Voici le début du sermon 57 de saint Pierre Chrysologue, prélude à son explication du Credo.
Le bienheureux Isaïe, qui n’est pas moins évangéliste que prophète, déplore avoir les lèvres impures et habiter au milieu d’un peuple ayant les lèvres impures, en disant : Misérable que je suis ! Je suis tout troublé car, bien que je sois un homme et que j’aie les lèvres impures, et que j’habite au milieu d’un peuple ayant les lèvres impures, j’ai vu de mes yeux le Roi et Seigneur Sabaoth. Cet homme est foudroyé par une détresse inhumaine, parce que ce qu’il entend et voit de Dieu il ne peut pas en parler, il ne peut l’annoncer, il ne peut le déclarer. La chair se contracte, l’âme resserre les lèvres, seule la langue peut se faire pendant un bref moment l’interprète de l’esprit. Dans la chair, un feu séquestré halète, se vaporise dans les veines, enflamme les viscères, consume la moelle, incendie sans arrêt toutes les parties internes. Car ce que le mouvement passionné de l’âme contemple ne peut pas être exprimé par la bouche, ne peut pas être articulé par les lèvres, ni balbutié par la langue. En somme, il est absolument impossible d’en faire un exposé. C’est pourquoi Isaïe, quand il vit le roi du ciel qui est le Christ et perçut par une claire vision que c’est Lui qui était le Seigneur Sabaoth, déplora que ses lèvres et celles de son peuple étaient impures. Car la confession de la divinité du Christ illumine les cœurs, rince la bouche, purifie les lèvres, mais la négation de la majesté du Christ les pollue. Mais écoutons le gémissement émis par ce prophète : Et m’a été envoyé un des séraphins, qui tenait dans sa main un charbon, qu’il avait pris de l’autel avec des tenailles , et il toucha mes lèvres en disant : voici que tes lèvres ont été touchées par ce charbon : il a enlevé tes iniquités, et t’a purgé de tes péchés sur tout le pourtour de tes lèvres.

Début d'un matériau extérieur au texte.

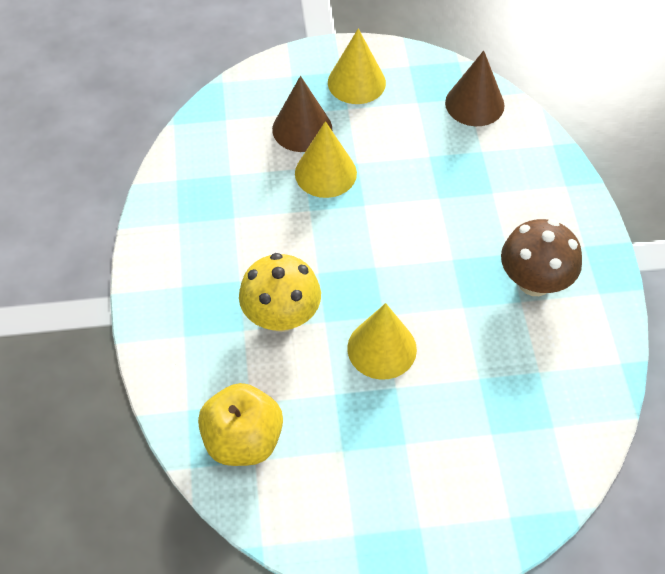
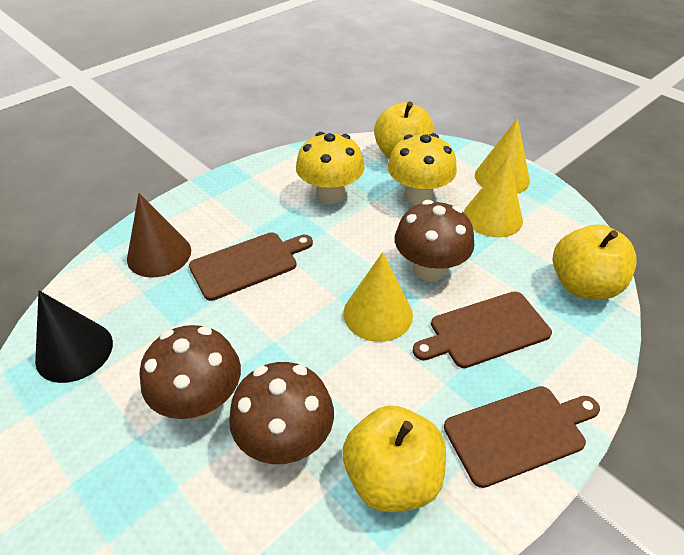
black cone: 0 -> 1
brown cone: 2 -> 1
brown cutting board: 0 -> 3
brown mushroom: 1 -> 3
yellow apple: 1 -> 3
yellow mushroom: 1 -> 2

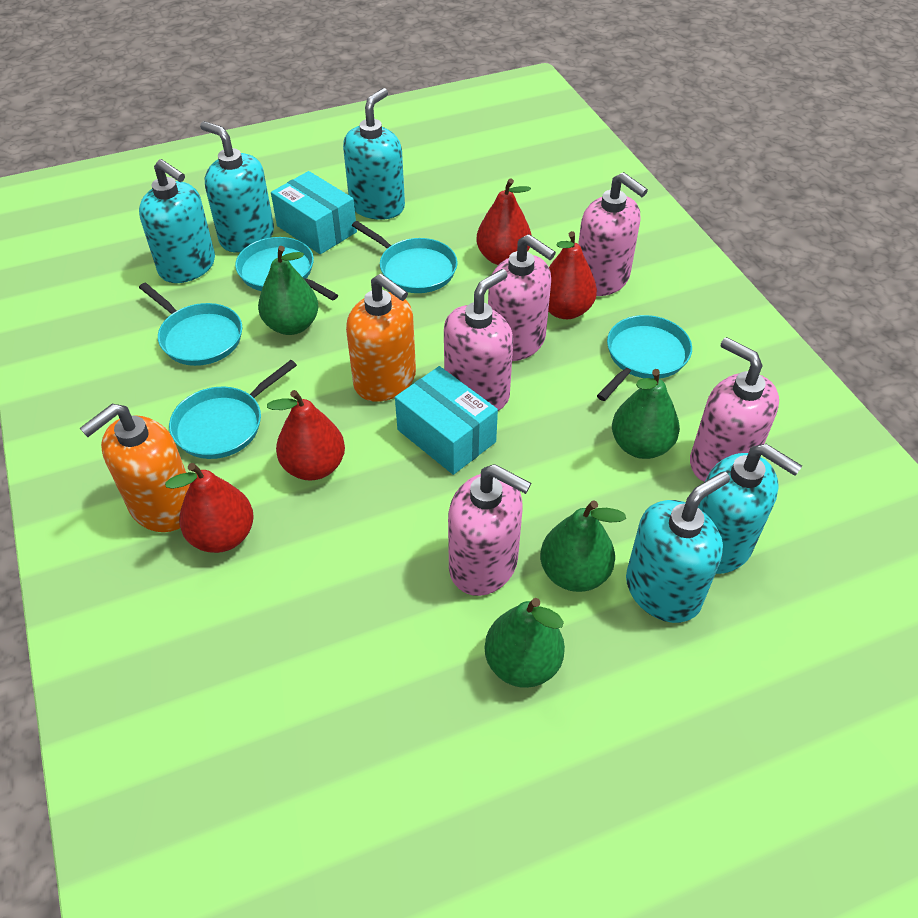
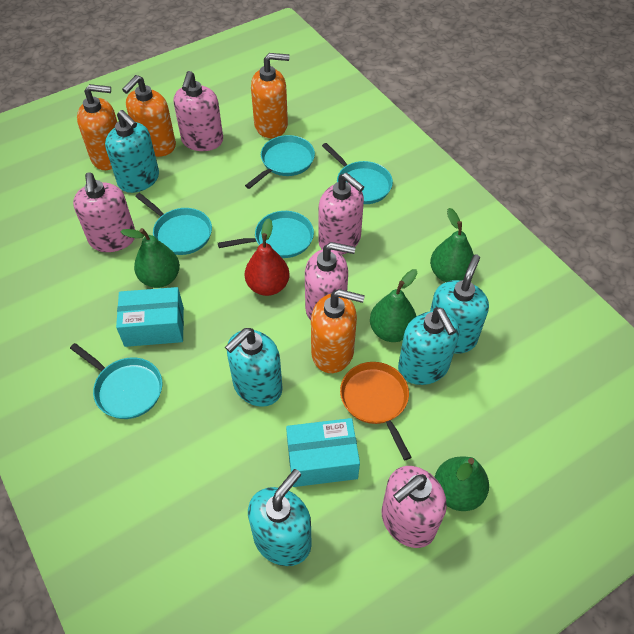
orange pan: 0 -> 1
orange soap dispenser: 2 -> 4
red pear: 4 -> 1

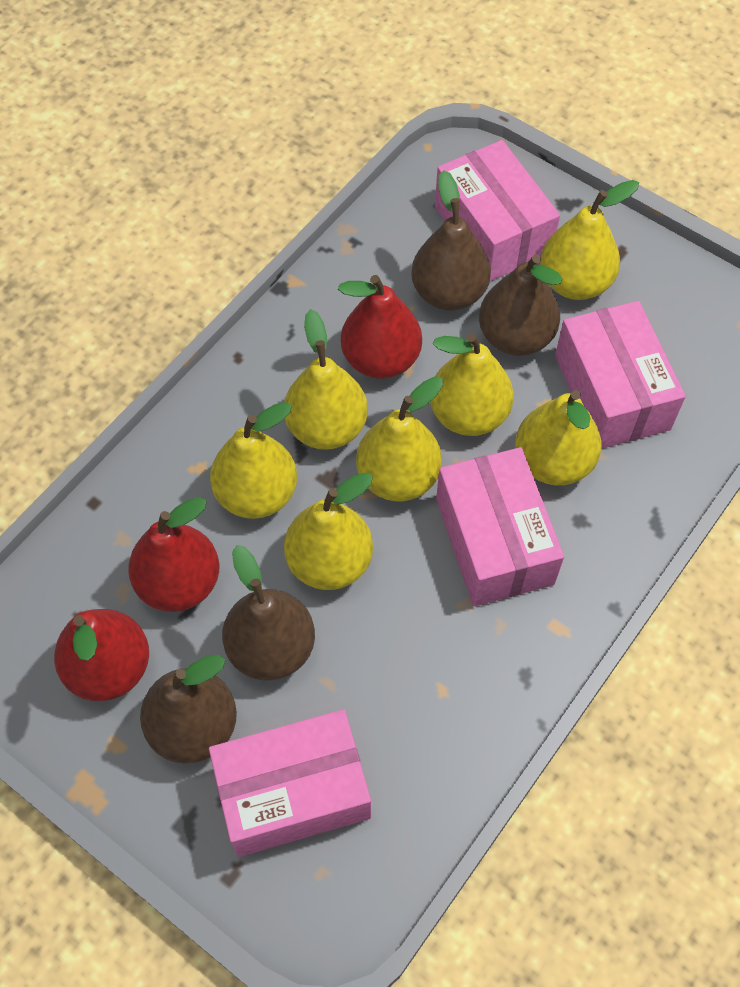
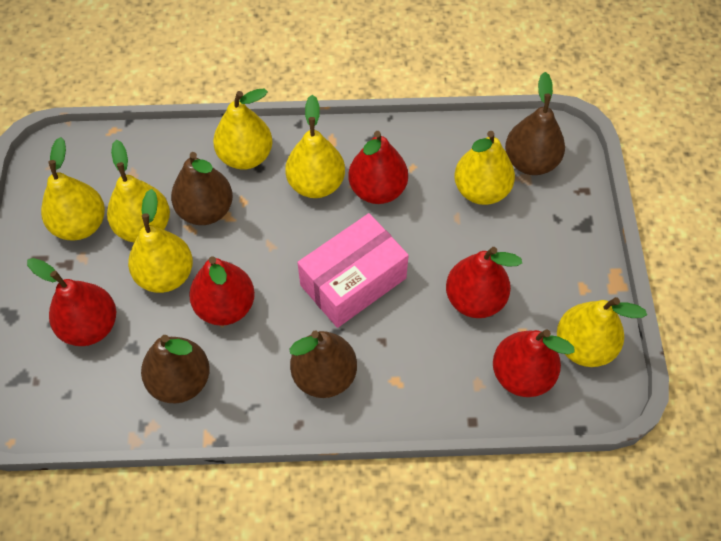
pink box: 4 -> 1
red pear: 3 -> 5

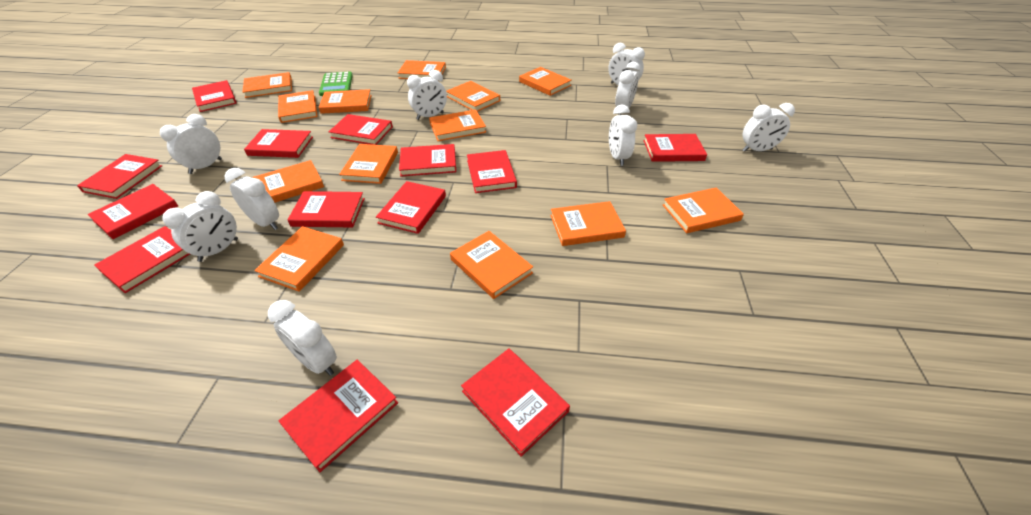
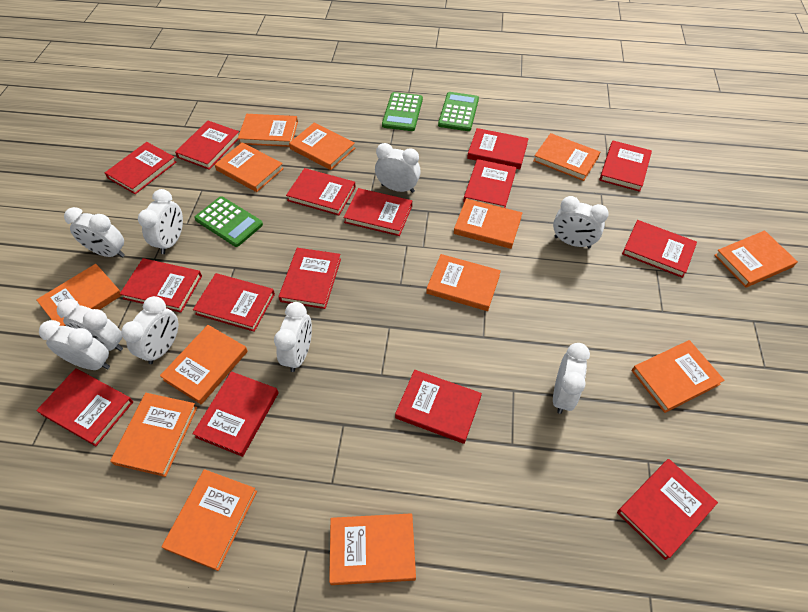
green calculator: 1 -> 3
red book: 13 -> 15

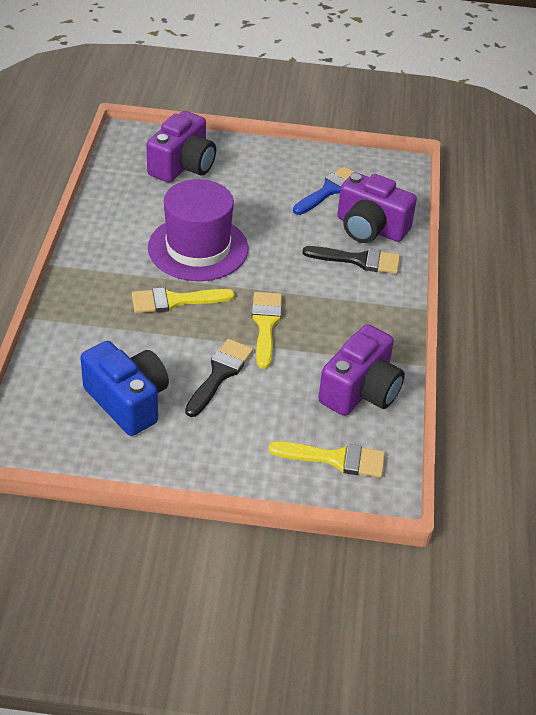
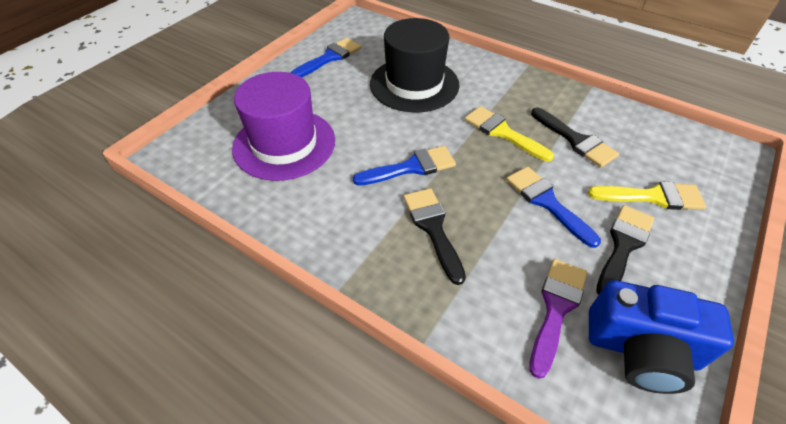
black brush: 2 -> 3
black hat: 0 -> 1
blue brush: 1 -> 3
purple brush: 0 -> 1
purple camera: 3 -> 0
yellow brush: 3 -> 2

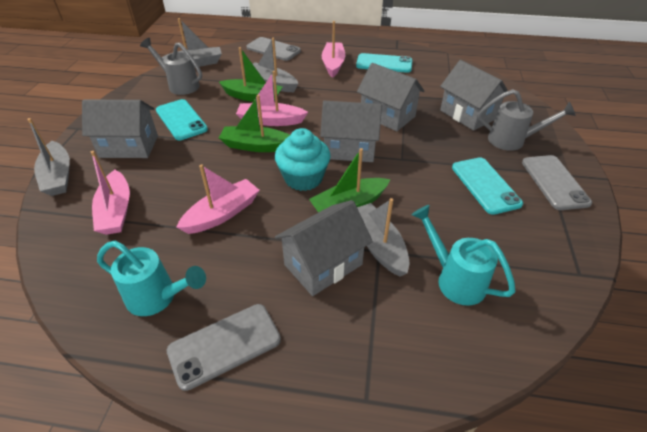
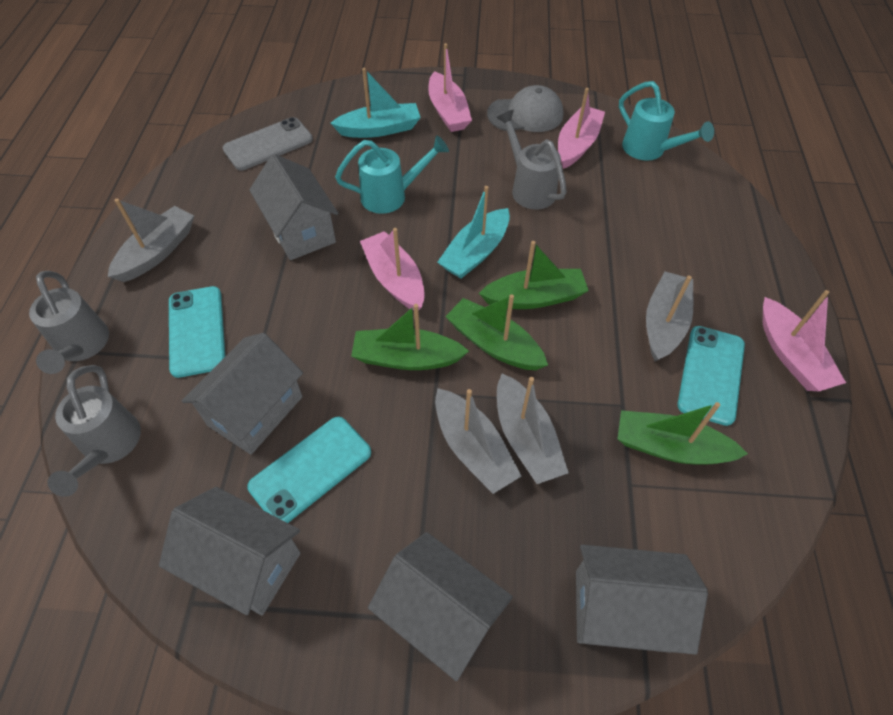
green boat: 3 -> 4
grey cap: 0 -> 1
grey phone: 3 -> 1
grey watering can: 2 -> 3
turquoise boat: 0 -> 2
turquoise cupcake: 1 -> 0

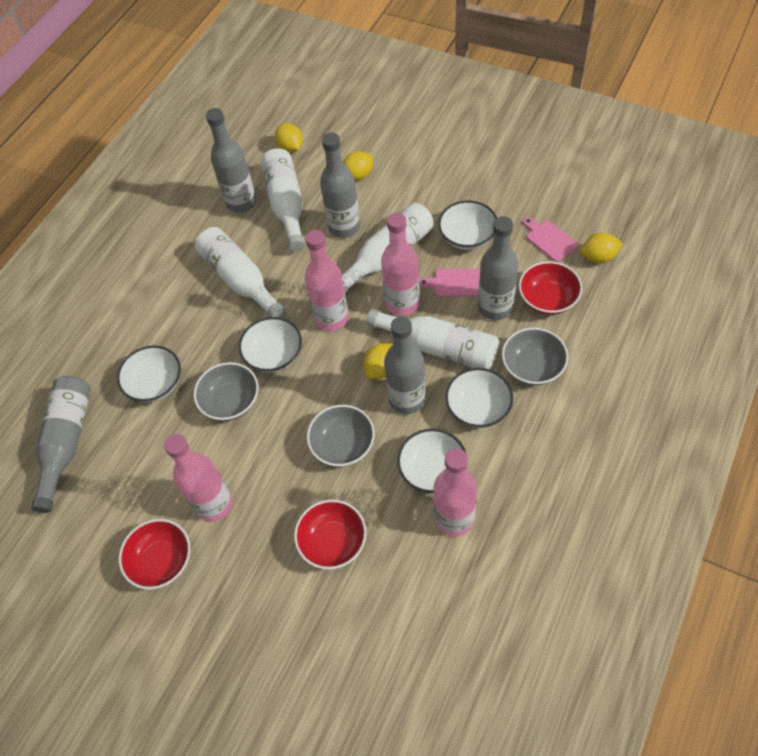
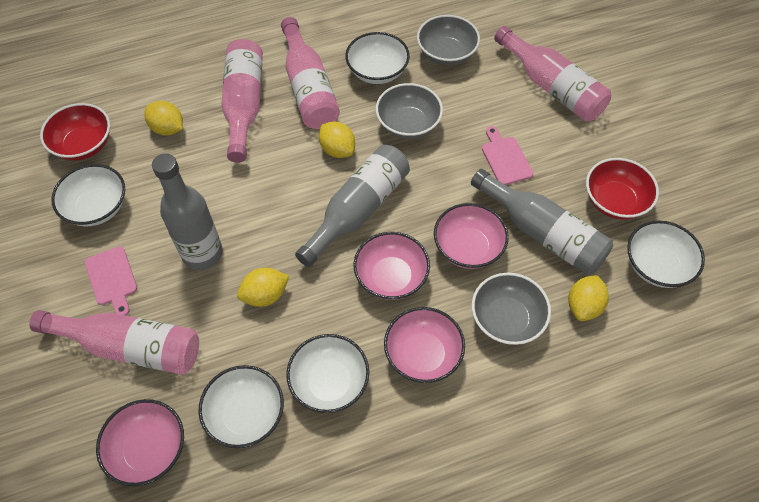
grey bottle: 5 -> 3
pink bowl: 0 -> 4
red bowl: 3 -> 2
white bottle: 4 -> 0

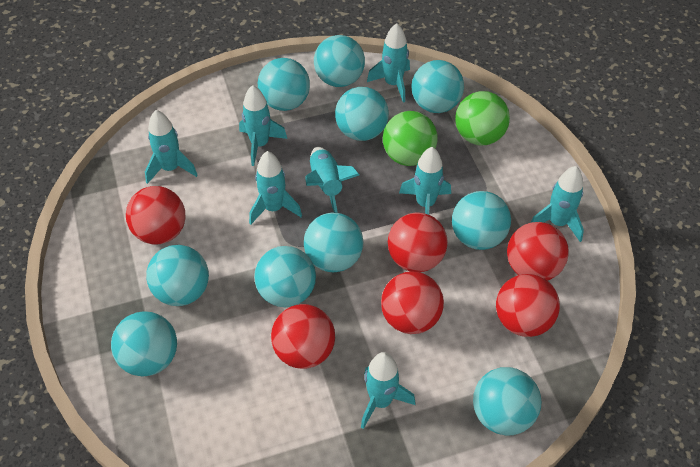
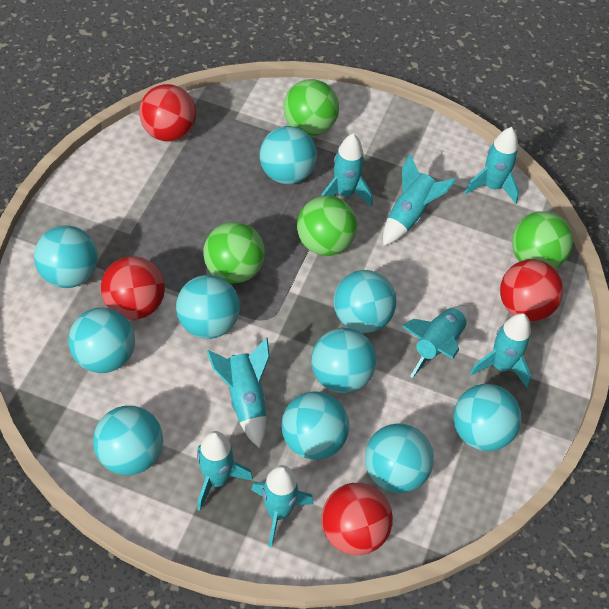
green ball: 2 -> 4
red ball: 6 -> 4

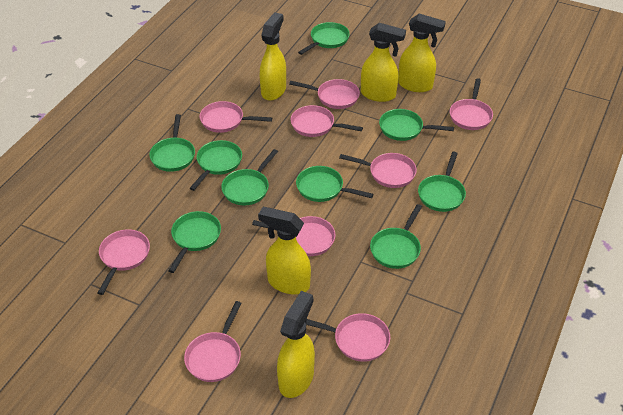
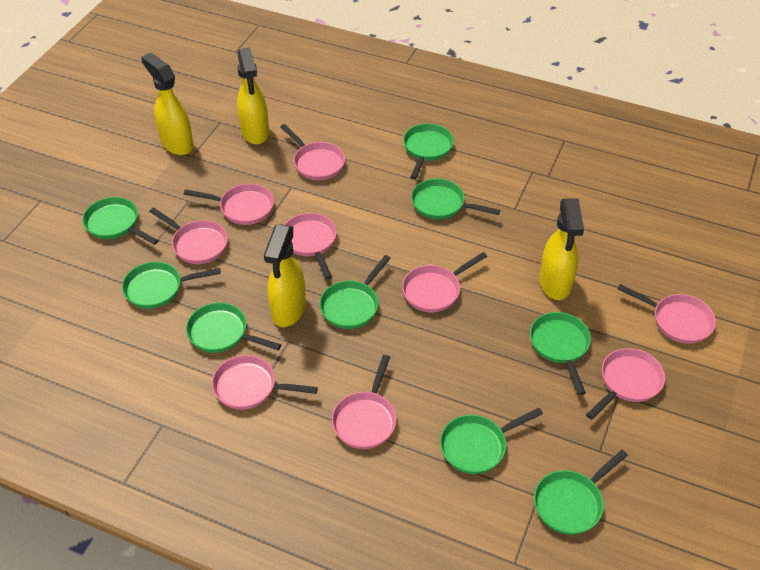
yellow spray bottle: 5 -> 4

Ce n’est pas le moment de se demander pourquoi un seul a été envoyé, et quel est celui qui a été envoyé, et quelle est la grandeur de celui qui manipule ainsi sans crainte le charbon du feu céleste, et qui va même jusqu’à tempérer l’ardeur du feu en le touchant, de façon à purifier les lèvres du prophète et non à les calciner. Mais nous maintenant, avec toute la ferveur de notre âme, suscitons en nous des sentiments de componction, et dans cette misère de notre chair, reconnaissons que nous sommes misérables, et déplorons par de pieux gémissements que nous avons des lèvres impures, pour qu’un de ces séraphins, avec les tenailles de la loi de la grâce, nous apporte de l’autel céleste le sacrement igné de la foi. Pour qu’en calmant l’ardeur du feu, il touche les commissures de nos lèvres, enlève les iniquités, nous purge de nos péchés, et allume ainsi dans notre bouche la flamme d’une confession pleine et entière. Pour qu’il nous apporte le salut et non la torture. Demandons aussi que, jusqu’à nos cœurs, parvienne la chaleur de ce charbon, pour que la suavité d’un tel mystère ne soit pas seulement goûtée par les lèvres, mais que les sens et l’esprit en soient rassasiés.
Après la purification des lèvres, Isaïe parle de l’enfantement ineffable de la Vierge en ces mots : Voici que la Vierge recevra en son sein et enfantera un Fils. De la même façon nous, nous proclamons la gloire du sacrement de la passion et de la résurrection.